Extrait choisi:
---------------

Présentation du projet "micro-séminaires"
Ce projet s’inscrit dans une histoire dont "l’atelier Thys" constitue à la fois un point de départ et un fil de continuité, mais pas un objet thématique. Il s’agit de le considérer comme "cas" susceptible d’obliger à penser, et d’inviter à l’expérimentation : penser "à partir de", expérimenter "comment prolonger", et non pas se réunir "autour" afin de mettre au point la description adéquate de ce qui s’y passe.
De fait, l’atelier Thys propose une situation concrète qui tout à la fois semble reproduire, et fair déraper très efficacement la scène classique où des producteurs de savoir sont réunis autour de ce à propos de quoi du savoir doit être produit. Oui certes, des adultes, assis, attentifs, neutres, plus ou moins immobiles, "assistent", alors que des enfants "s’activent" et donnent à voir, à entendre, à sentir. Mais la neutralité dans ce cas n’est pas une condition garantissant une séparation entre "sujet" et "objet", elle fait partie de l’événement, et ce, sur un mode dont il n’y a aucun moyen de contrôler les effets. Le verbe "assister" prend ainsi son double sens : être là et regarder/écouter/sentir, d’une part, et de l’autre participer, aider, voir même contraindre. De même, l’invitation "faites ce que vous voulez", lorsque les enfants sont mis en présence de "vrais instruments de musique", prend un sens incontrôlable puisque le caractère "précieux" de ces instruments, dont les enfants savent qu’ils sont usuellement, manipulés avec respect et compétence, est un ingrédient qui, sur un mode ou sur un autre, contraint la situation.

---------------

Entrées:
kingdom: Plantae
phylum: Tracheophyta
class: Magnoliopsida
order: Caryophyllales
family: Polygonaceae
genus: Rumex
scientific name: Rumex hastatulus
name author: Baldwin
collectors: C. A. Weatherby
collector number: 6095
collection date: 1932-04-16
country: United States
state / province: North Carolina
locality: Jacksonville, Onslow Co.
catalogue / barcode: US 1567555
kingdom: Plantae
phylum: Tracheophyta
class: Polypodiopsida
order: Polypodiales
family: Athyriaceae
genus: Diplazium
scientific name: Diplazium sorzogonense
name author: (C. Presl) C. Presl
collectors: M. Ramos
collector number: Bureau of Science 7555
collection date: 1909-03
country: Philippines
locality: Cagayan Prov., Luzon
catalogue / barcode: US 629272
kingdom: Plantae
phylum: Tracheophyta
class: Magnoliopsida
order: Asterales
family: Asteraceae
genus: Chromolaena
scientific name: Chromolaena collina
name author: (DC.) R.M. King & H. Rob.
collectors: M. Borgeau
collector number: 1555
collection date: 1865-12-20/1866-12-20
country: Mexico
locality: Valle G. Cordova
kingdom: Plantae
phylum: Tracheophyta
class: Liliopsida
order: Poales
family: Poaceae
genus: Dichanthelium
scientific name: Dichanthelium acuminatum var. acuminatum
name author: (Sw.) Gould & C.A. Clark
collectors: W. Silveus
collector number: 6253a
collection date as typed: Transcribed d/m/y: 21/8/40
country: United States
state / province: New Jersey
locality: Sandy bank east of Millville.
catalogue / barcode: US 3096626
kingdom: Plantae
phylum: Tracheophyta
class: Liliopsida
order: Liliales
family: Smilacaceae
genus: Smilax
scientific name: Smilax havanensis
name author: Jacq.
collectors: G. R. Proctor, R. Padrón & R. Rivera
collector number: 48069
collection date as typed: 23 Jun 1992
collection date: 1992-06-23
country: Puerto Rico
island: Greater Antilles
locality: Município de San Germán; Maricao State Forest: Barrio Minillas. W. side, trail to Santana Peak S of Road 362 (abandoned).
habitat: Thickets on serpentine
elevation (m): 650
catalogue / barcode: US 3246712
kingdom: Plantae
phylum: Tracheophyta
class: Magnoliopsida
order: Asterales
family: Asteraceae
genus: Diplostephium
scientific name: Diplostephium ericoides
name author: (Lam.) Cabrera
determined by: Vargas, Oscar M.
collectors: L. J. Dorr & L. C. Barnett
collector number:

---------------

Consigne A: Dans la présentation du projet « micro-séminaires », quelle place l’atelier Thys occupe-t-il dans l’histoire où s’inscrit le projet ?
Consigne B: Reprenez la présentation du projet « micro-séminaires » juste après sa dernière phrase et poursuivez-en la rédaction.

Réponse A: Il en constitue à la fois un point de départ et un fil de continuité, mais pas un objet thématique.

Réponse B:
Le terme "contrainte" est intéressant dans la mesure où il s’oppose au terme "limites". La situation ne définit pas de limites (c’est-à-dire aussi ce qui serait interprété comme "transgression"), pas plus qu’elle ne se définit en termes d’un idéal ou d’une finalité (qui permettraient une description-jugement), mais cette absence de limite, d’idéal et de finalité "fait contrainte", c’est-à-dire oblige les enfants à "prendre position" sans pouvoir se laisser guider par une interprétation de ce qui leur est demandé – qu’ils choisissent de satisfaire la demande ou de la décevoir. On ne dira pas que, dans ce cas, ce qu’ils font est bel et bien "ce qu’ils veulent" (enfin "libres" !) mais bien qu’ils sont contraints à "créer" une manière d’habiter la situation sans "savoir" ce qu’on leur veut, ce qui est attendu d’eux.
En ce sens, on peut dire que nous avons affaire à un "dispositif ", au sens où l’agencement "adultes/chaises/enfants/instruments/invite" n’a d’autre efficacité que celle que lui confère la situation concrète qu’il suscite sans la déterminer. Le dispositif ne "fait" rien, n’agit pas, ne propose aucun modèle, mais de par sa passivité même, il induit une création d’espaces et de temps propres, dont nul n’est responsable, qui produit ses acteurs plutôt qu’ils ne le produisent.
Ces espaces/temps propres, s’ils sont inséparables de la multiplicité des micro-événements qui peuvent s’y repérer, ne leur sont pas réductibles, parce que la production de repérages partiels, croisés et enchevêtrés fait elle-même partie de ce à quoi le dispositif contraint tous ceux qui y participent : en l’absence de limites, d’idéal et de finalité explicitables, cette production devient, en temps réel, fabricatrice d’événements, coproductrice de ce qui "arrive". Repérer ne permet pas de comprendre mais engage dans l’événement.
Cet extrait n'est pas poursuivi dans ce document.